Wash. Post repeated McCain criticism of Obama for energy bill vote without noting Obama's stated reasons for voting for bill

The Washington Post uncritically reported Sen. John McCain's comment that Sen. Barack Obama voted for an “energy bill on the floor of the Senate loaded down with goodies, billions for the oil companies.” However, the Post did not note that Obama has said he voted for the bill because it included extensive investments in renewable energy or that the bill actually resulted in a net tax increase for the oil and gas industry.

In an October 8 article, The Washington Post uncritically repeated Sen. John McCain's comment, during the October 7 presidential debate, that Sen. Barack Obama voted for an “energy bill on the floor of the Senate loaded down with goodies, billions for the oil companies.” However, staff writers Dan Balz, Anne E. Kornblut, and Michael Abramowitz did not note that Obama has said he voted for the bill because it included extensive investments in renewable energy.

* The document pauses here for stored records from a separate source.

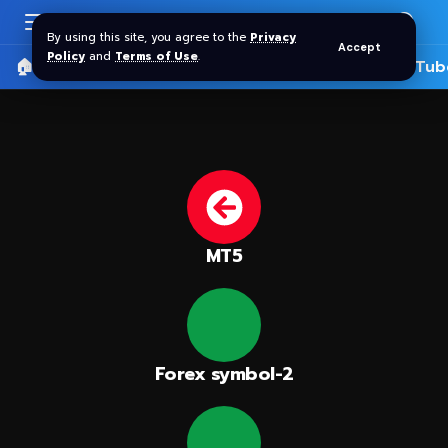
By using this site, you agree to the
Privacy
Accept
Policy
and
Terms of Use
.
🏠 หน้าแรก
ราคาทอง SPDR
📰 บทความ
🎬 YouTub
MT5
Forex symbol-2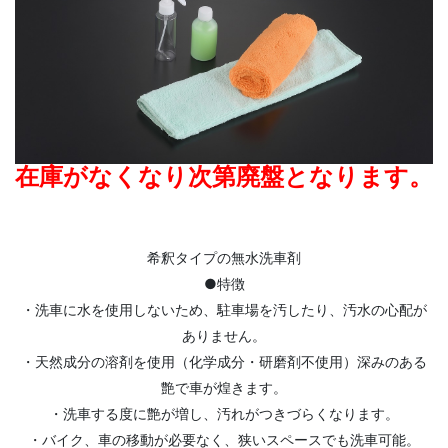
在庫がなくなり次第廃盤となります。
希釈タイプの無水洗車剤
●特徴
・洗車に水を使用しないため、駐車場を汚したり、汚水の心配が
ありません。
・天然成分の溶剤を使用（化学成分・研磨剤不使用）深みのある
艶で車が煌きます。
・洗車する度に艶が増し、汚れがつきづらくなります。
・バイク、車の移動が必要なく、狭いスペースでも洗車可能。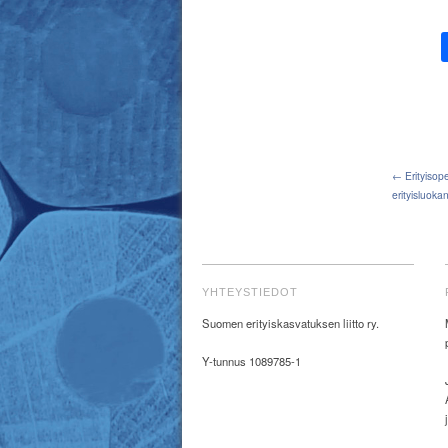
← Erityisope
erityisluok
YHTEYSTIEDOT
Suomen erityiskasvatuksen liitto ry.
Y-tunnus 1089785-1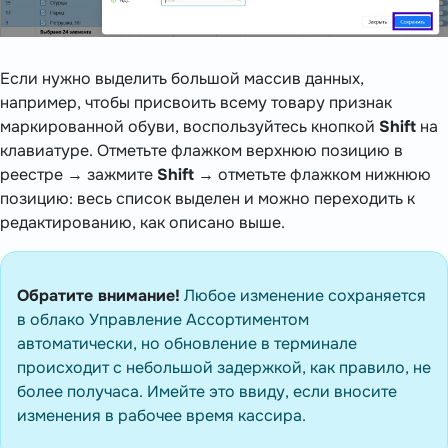
Если нужно выделить большой массив данных,
например, чтобы присвоить всему товару признак
маркированной обуви, воспользуйтесь кнопкой
Shift
на
клавиатуре. Отметьте флажком верхнюю позицию в
реестре → зажмите
Shift
→ отметьте флажком нижнюю
позицию: весь список выделен и можно переходить к
редактированию, как описано выше.
Обратите внимание!
Любое изменение сохраняется
в облако Управление Ассортиментом
автоматически, но обновление в терминале
происходит с небольшой задержкой, как правило, не
более получаса. Имейте это ввиду, если вносите
изменения в рабочее время кассира.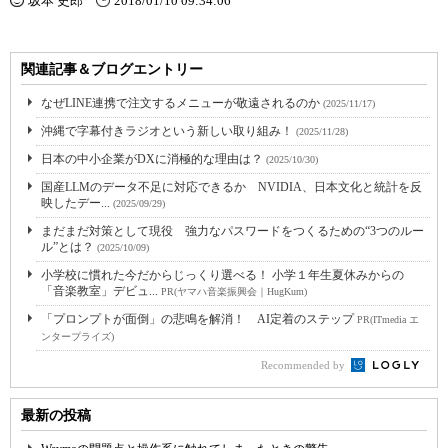
坂本 史郎
2018/01/10 09:34:06
関連記事＆ブログエントリー
なぜLINE連携で注文するメニューが敬遠されるのか
(2025/11/17)
沖縄で字幕付きラジオという新しい取り組み！
(2025/11/28)
日本の中小企業がDXに消極的な理由は？
(2025/10/30)
国産LLMのデータ不足に対応できるか NVIDIA、日本文化と統計を反
映したデー...
(2025/09/29)
まだまだ対策として現役 強力なパスワードをつくるための“3つのルー
ル”とは？
(2025/10/09)
小学校に慣れた今だからじっくり選べる！ 小学１年生夏休みからの
「音楽教室」デビュ...
PR(ヤマハ音楽振興会｜HugKum)
「プロンプトが面倒」の悲鳴を解消！ AI定着のステップ
PR(ITmedia エ
ンタープライズ)
Recommended by
最新の投稿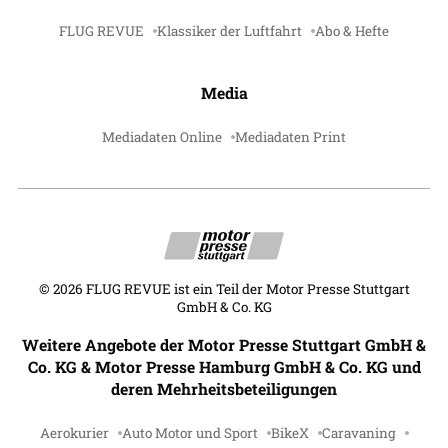
FLUG REVUE
Klassiker der Luftfahrt
Abo & Hefte
Media
Mediadaten Online
Mediadaten Print
©
2026
FLUG REVUE ist ein Teil der Motor Presse Stuttgart
GmbH & Co. KG
Weitere Angebote der Motor Presse Stuttgart GmbH &
Co. KG & Motor Presse Hamburg GmbH & Co. KG und
deren Mehrheitsbeteiligungen
Aerokurier
Auto Motor und Sport
BikeX
Caravaning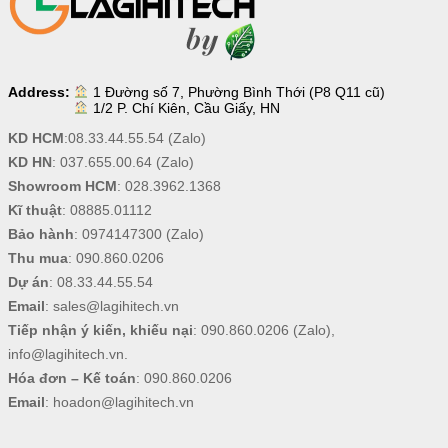
Address:
1 Đường số 7, Phường Bình Thới (P8 Q11 cũ)
1/2 P. Chí Kiên, Cầu Giấy, HN
KD HCM
:
08.33.44.55.54
(Zalo)
KD HN
:
037.655.00.64
(Zalo)
Showroom HCM
:
028.3962.1368
Kĩ thuật
:
08885.01112
Bảo hành
:
0974147300
(Zalo)
Thu mua
:
090.860.0206
Dự án
:
08.33.44.55.54
Email
:
sales@lagihitech.vn
Tiếp nhận ý kiến, khiếu nại
:
090.860.0206
(Zalo),
info@lagihitech.vn
.
Hóa đơn – Kế toán
:
090.860.0206
Email
:
hoadon@lagihitech.vn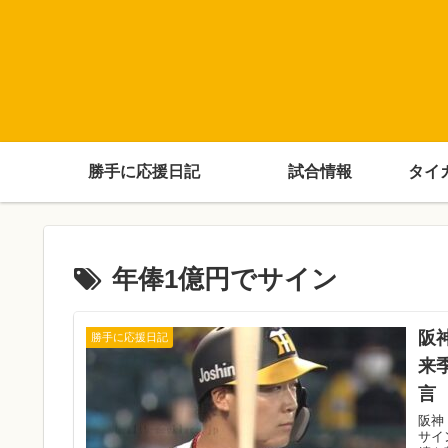
勝手に応援日記
試合情報
タイ
年俸1億円でサイン
阪
勝手に応援日記
来
言
阪神
サイ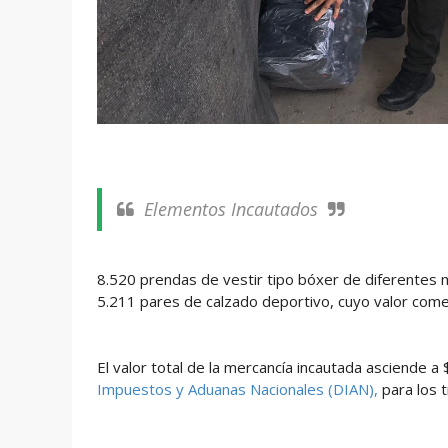
Elementos Incautados
8.520 prendas de vestir tipo bóxer de diferentes
5.211 pares de calzado deportivo, cuyo valor come
El valor total de la mercancía incautada asciende a
Impuestos y Aduanas Nacionales (DIAN),
para los 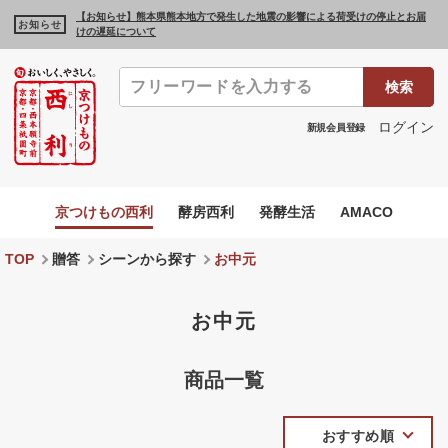
【お知らせ】熊本県熊本地方で発生した地震の影響による荷受けの停止とお届
お知らせ
けの遅延について
検索
ログイン
新規会員登録
京つけもの西利
酵房西利
発酵生活
AMACO
TOP
贈答
シーンから探す
お中元
お中元
商品一覧
おすすめ順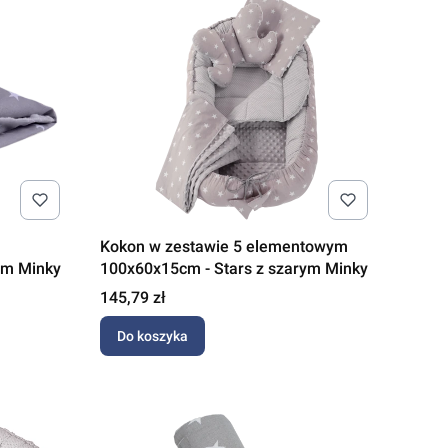
Kokon w zestawie 5 elementowym
ym Minky
100x60x15cm - Stars z szarym Minky
Cena
145,79 zł
Do koszyka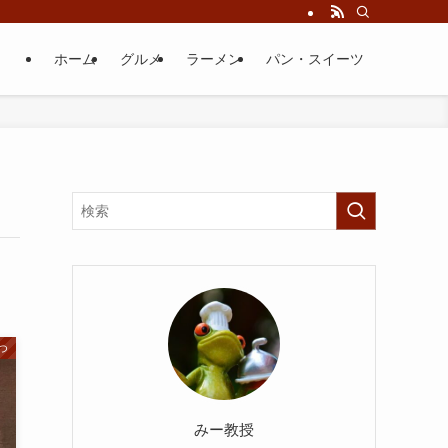
ホーム
グルメ
ラーメン
パン・スイーツ
つ
みー教授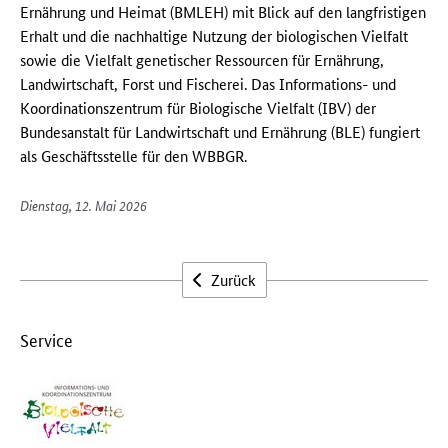
Ernährung und Heimat (BMLEH) mit Blick auf den langfristigen
Erhalt und die nachhaltige Nutzung der biologischen Vielfalt
sowie die Vielfalt genetischer Ressourcen für Ernährung,
Landwirtschaft, Forst und Fischerei. Das Informations- und
Koordinationszentrum für Biologische Vielfalt (IBV) der
Bundesanstalt für Landwirtschaft und Ernährung (BLE) fungiert
als Geschäftsstelle für den WBBGR.
Dienstag, 12. Mai 2026
Zurück
Service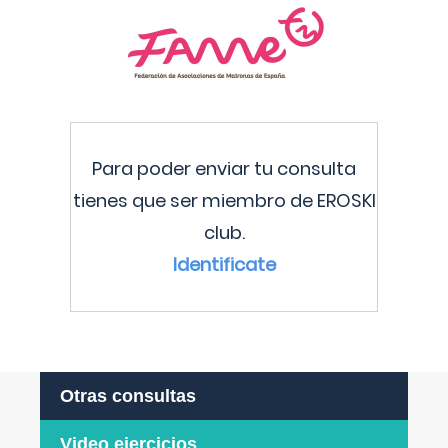
Para poder enviar tu consulta
tienes que ser miembro de EROSKI
club.
Identificate
Otras consultas
Video ejercicios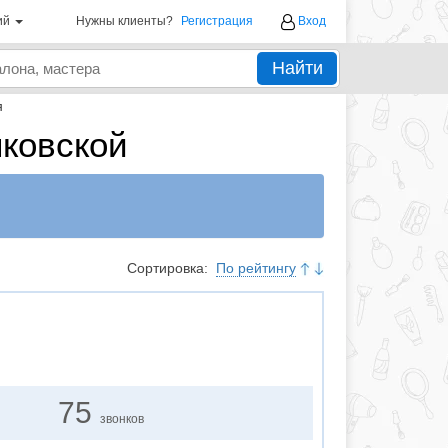
ий
Нужны клиенты?
Регистрация
Вход
Найти
я
ковской
Сортировка:
По рейтингу
75
звонков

Nor did they note that the bill actually resulted in a net tax increase for the oil and gas industry.

On June 29, 2005, Obama's Senate office issued a press release in which he said: “This bill, while far from a solution, is a first step toward decreasing America's dependence on foreign oil.” The release went on to cite the legislation's investments in biofuels, plug-in hybrids, flexible-fuel vehicles “that could travel up to 500 miles per gallon of gasoline,” and clean-coal technology as reasons he voted for the bill. The release also quoted Obama saying:

So, I vote for this bill reluctantly today, disappointed that we have missed our opportunity to do something bolder that would have put us on the path to energy independence. This bill should be the first step, not the last, in our journey toward energy independence.

Moreover, as Media Matters for America has noted, on August 4, the Associated Press reported that “Obama spokesman Bill Burton said the Democrat voted for the bill because it included huge investments in renewable energy,” and CNN.com reported in an August 5 article that "[d]uring the primary season, Obama defended his vote," saying “it was the best that we could do right now, given the makeup of Congress.”

Balz, Kornblut, and Abramowitz also did not note that, while McCain claimed that the bill was “loaded down with goodies, billions for the oil companies,” a February 27, 2007, Congressional Research Service report found that although the bill “included several oil and gas tax incentives, providing about $2.6 billion of tax cuts for the oil and gas industry,” it also “provided for $2.9 billion of tax increases on the oil and gas industry, for a net tax increase on the industry of nearly $300 million over 11 years”:

The Energy Policy Act of 2005 (EPACT05, P.L. 109-58) included several oil and gas tax incentives, providing about $2.6 billion of tax cuts for the oil and gas industry. In addition, EPACT05 provided for $2.9 billion of tax increases on the oil and gas industry, for a net tax increase on the industry of nearly $300 million over 11 years. Energy tax increases comprise the oil spill liability tax and the Leaking Underground Storage Tank financing rate, both of which are imposed on oil refineries. If these taxes are subtracted from the tax subsidies, the oil and gas refinery and distribution sector received a net tax increase of $1,356 million ($2,857 million minus $1,501 million).

From the October 8 Washington Post article:

At another point in the debate, McCain was asked whether the United States should sponsor research and development programs to find new sources of energy. He said it should, then changed the subject to return to a core issue of his career: pork-barrel spending. Referring to his rival across the stage as “that one,” McCain cited an energy bill, sponsored by Bush, that Obama had supported.

“There was an energy bill on the floor of the Senate loaded down with goodies, billions for the oil companies. And it was sponsored by Bush and Cheney. You know who voted for it? You might never know. That one,” McCain said, gesturing toward his rival. “You know who voted against it? Me.”